Collect from the data below each line with "plastic".

== THE RECORDS ==

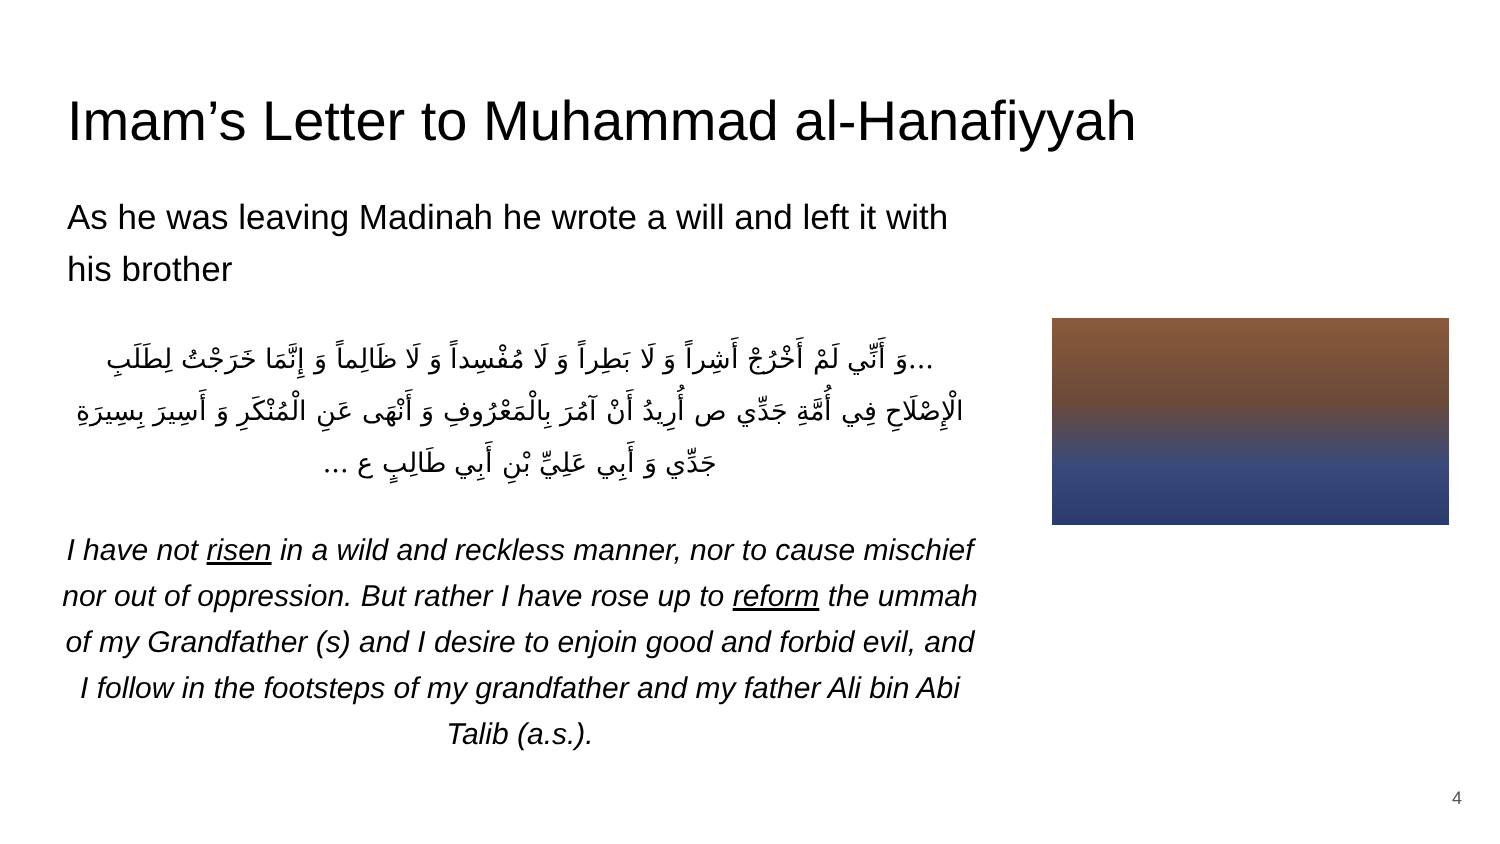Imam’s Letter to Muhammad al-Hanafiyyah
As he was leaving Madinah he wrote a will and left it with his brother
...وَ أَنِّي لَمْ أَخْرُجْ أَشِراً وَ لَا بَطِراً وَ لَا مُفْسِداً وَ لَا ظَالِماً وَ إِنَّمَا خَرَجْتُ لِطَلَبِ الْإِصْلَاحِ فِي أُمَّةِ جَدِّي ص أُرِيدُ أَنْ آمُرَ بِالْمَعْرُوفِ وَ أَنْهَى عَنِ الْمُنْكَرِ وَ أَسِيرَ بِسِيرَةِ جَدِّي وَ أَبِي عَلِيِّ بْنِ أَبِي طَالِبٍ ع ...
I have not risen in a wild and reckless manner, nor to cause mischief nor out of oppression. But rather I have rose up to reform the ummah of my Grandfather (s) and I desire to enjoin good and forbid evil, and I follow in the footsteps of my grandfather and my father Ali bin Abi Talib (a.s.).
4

===
== THE RECORDS ==

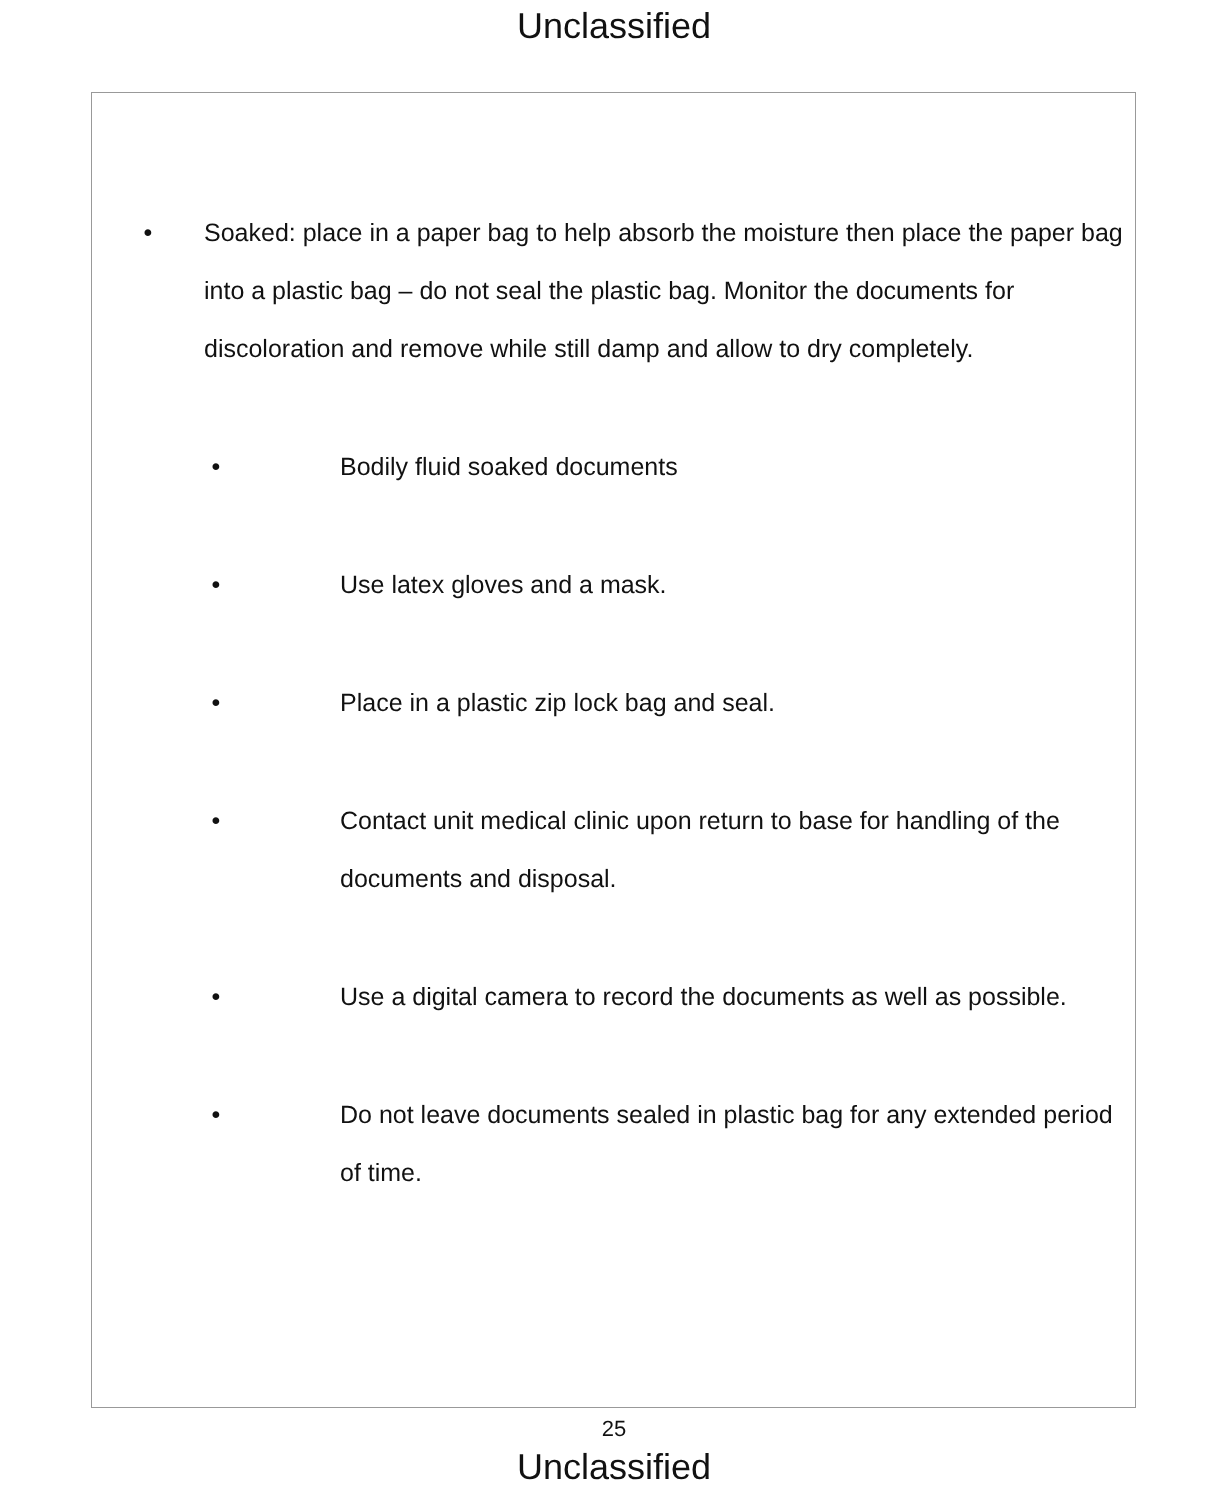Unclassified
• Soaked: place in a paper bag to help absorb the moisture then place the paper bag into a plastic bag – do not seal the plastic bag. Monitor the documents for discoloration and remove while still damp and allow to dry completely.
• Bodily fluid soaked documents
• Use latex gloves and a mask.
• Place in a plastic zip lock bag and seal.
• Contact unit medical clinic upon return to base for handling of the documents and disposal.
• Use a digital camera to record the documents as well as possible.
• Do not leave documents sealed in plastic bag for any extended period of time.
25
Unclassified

===

» WRITTEN REPLY
• Soaked: place in a paper bag to help absorb the moisture then place the paper bag into a plastic bag – do not seal the plastic bag. Monitor the documents for discoloration and remove while still damp and allow to dry completely.
• Place in a plastic zip lock bag and seal.
• Do not leave documents sealed in plastic bag for any extended period of time.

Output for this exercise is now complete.